I first heard the news Friday morning on my way to work.  The station I normally listen to was on a commercial break so I switched over to a news station.  The talk show hosts were discussing the incident but at that point I had no idea who the person was.  When the station went to break, they had a news flash and that is when I found out.

The first thing I did was call a dear friend of mine and left him a voicemail to verify if this person was our friend.  A few minutes after, I had a voicemail confirming my fears.

That Friday is a blur to me.  I can tell you what I remember in a few words.  I cried a lot.  I cried all day at work but in that period of grief an idea was born to celebrate Shannon’s life.

The friend I called, Brett, soon received a message from me asking his thoughts on having an event to celebrate Shannon’s life.  He thought it was a good idea, so I proposed a location in Fort Worth.  Brett countered with the idea of hosting it in our home town, an idea that did not cross my mind.  I agreed that was a better idea.  I proposed a location and he agreed that would be a great choice.  I consulted with my other dear friend Deanna and the idea became a mission with purpose.

In our home town of Cleburne, Texas, is a place called the Caddo Street Grill.  I spoke with a manager there and from that conversation, an event was created and they contributed a generous donation to the family trust established for Shannon’s wife and son.

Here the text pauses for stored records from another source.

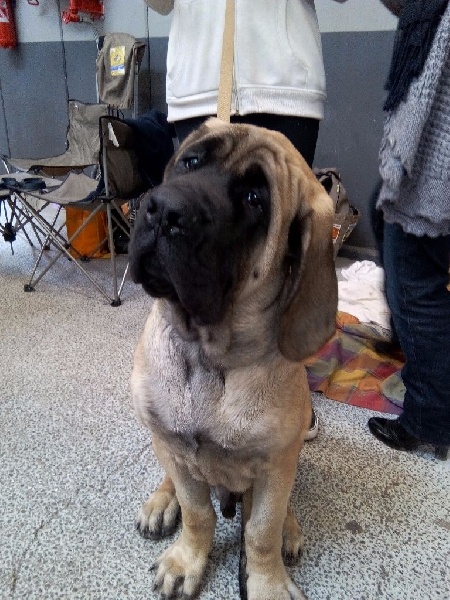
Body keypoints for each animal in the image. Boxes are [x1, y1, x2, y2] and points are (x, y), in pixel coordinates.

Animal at [129, 118, 338, 600]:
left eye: (255, 198)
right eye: (190, 162)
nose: (161, 210)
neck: (207, 354)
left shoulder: (276, 465)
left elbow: (261, 530)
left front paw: (267, 583)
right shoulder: (176, 445)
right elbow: (197, 513)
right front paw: (187, 559)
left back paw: (290, 530)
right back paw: (161, 502)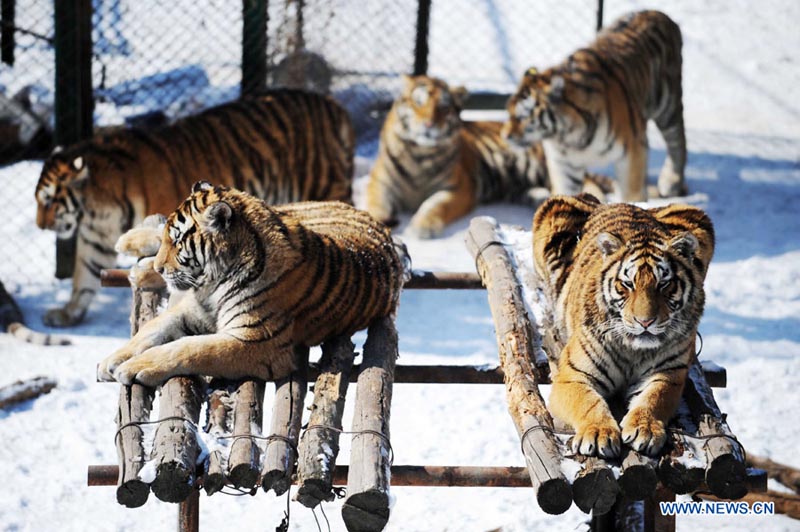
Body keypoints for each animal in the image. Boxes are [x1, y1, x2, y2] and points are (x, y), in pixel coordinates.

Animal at [34, 89, 354, 326]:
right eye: (39, 200)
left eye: (48, 200)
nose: (40, 225)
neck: (95, 212)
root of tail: (334, 106)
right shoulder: (94, 241)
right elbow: (84, 277)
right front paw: (67, 312)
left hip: (321, 187)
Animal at [96, 183, 404, 386]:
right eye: (169, 240)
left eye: (178, 241)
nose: (161, 266)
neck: (213, 283)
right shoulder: (192, 311)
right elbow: (150, 331)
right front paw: (111, 360)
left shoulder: (256, 342)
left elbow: (191, 349)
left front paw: (135, 367)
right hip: (290, 211)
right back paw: (131, 245)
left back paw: (140, 268)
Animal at [366, 74, 552, 238]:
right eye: (418, 102)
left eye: (443, 107)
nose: (429, 124)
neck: (419, 154)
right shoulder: (380, 183)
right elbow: (376, 204)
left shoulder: (459, 188)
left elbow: (435, 205)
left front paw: (423, 227)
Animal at [536, 195, 716, 458]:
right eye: (628, 284)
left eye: (664, 284)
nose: (645, 322)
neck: (633, 349)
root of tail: (611, 202)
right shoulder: (571, 377)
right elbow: (588, 402)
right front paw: (598, 433)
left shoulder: (668, 373)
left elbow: (654, 398)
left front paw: (645, 429)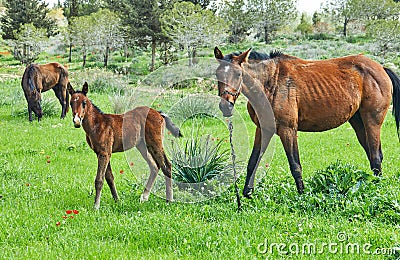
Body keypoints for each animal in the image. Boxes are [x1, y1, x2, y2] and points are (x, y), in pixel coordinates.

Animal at [214, 46, 400, 197]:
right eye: (217, 74)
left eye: (238, 74)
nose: (225, 105)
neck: (270, 83)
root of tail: (381, 68)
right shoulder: (263, 129)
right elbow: (252, 161)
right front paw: (247, 193)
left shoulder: (288, 130)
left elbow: (295, 164)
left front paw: (302, 194)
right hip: (359, 124)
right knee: (373, 154)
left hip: (372, 122)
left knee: (375, 156)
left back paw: (376, 188)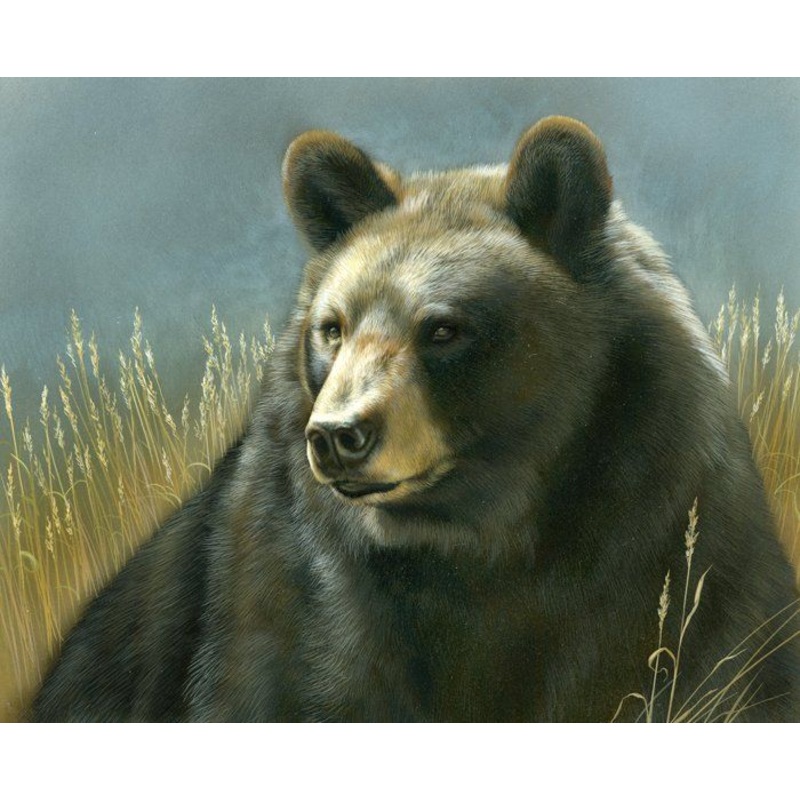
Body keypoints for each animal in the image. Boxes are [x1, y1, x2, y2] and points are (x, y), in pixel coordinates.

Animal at [31, 116, 800, 722]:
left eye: (443, 329)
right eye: (332, 327)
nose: (337, 436)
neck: (479, 534)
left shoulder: (675, 542)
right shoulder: (291, 587)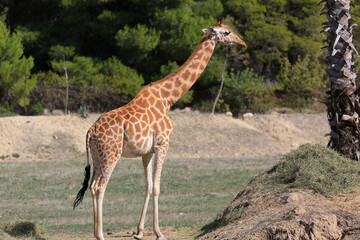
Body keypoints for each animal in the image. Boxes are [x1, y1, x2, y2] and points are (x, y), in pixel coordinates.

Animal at [73, 17, 248, 240]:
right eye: (226, 32)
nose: (242, 43)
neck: (168, 98)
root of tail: (91, 131)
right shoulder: (163, 144)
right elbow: (156, 187)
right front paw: (159, 232)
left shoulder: (147, 152)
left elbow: (147, 187)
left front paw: (139, 232)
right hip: (111, 154)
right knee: (99, 187)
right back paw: (100, 235)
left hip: (97, 156)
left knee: (92, 186)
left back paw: (98, 232)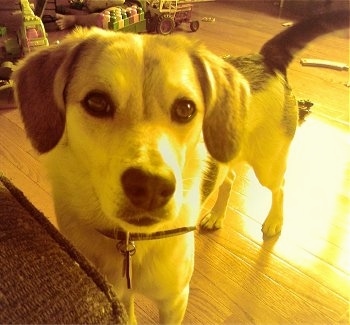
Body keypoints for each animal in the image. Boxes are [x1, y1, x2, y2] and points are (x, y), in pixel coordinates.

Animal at [12, 9, 348, 322]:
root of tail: (264, 58)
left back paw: (274, 221)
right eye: (96, 102)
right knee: (230, 176)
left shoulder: (175, 300)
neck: (130, 241)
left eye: (186, 108)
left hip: (268, 163)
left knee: (279, 187)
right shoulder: (119, 296)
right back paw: (216, 215)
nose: (150, 187)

There was a late development for the event that made it a wonderful experience.  A couple of days before, I found out that Shannon’s brother and his mother and father would be joining us.  As a group we were extremely excited to hear the news.

On Friday, July 15, 2011 at Caddo Street Grill, the Cleburne High School Class of 1990 hosted “Celebrate Shannon Stone”.  Many people in the area came out to share in stories of Shannon and celebrate how he touched our lives.  Most of them wearing Texas Rangers gear to show appreciation for how the organization handled the incident in a first class manner.  Many of these people wore Josh Hamilton attire to show love and support for the Texas Ranger who too is a victim of the unfortunate accident.

During the evening, time was shared where stories of Shannon were shared with his family and some of his fellow firemen that drove in from Brownwood, Texas.  The stories ranged from elementary school through high school and beyond.  Most were very funny in nature while some were touching.  In the end, everyone’s heart was touched and we all left with a sense of peace from the man so many of us love.

I shared a story with Shannon’s mother that I did not share with the group at the time that I want to share with you now.  It is personal yet it is also for everyone.

The night Shannon passed away, prior to me learning of his accident, I was bothered by dreams of great loss of loved ones.  It bothered me all night but something happened at the end.  Before I woke up, I could hear a peaceful whisper saying to me “Cherish what you have.  Always cherish what you have.”

I will go on knowing in my heart that Shannon was sending me a comforting message because he knew I was in a bad place.  Since then, my outlook on like is as great as it has ever been and I indeed cherish what I have.

This is Shannon’s message to us all: Always cherish what you have.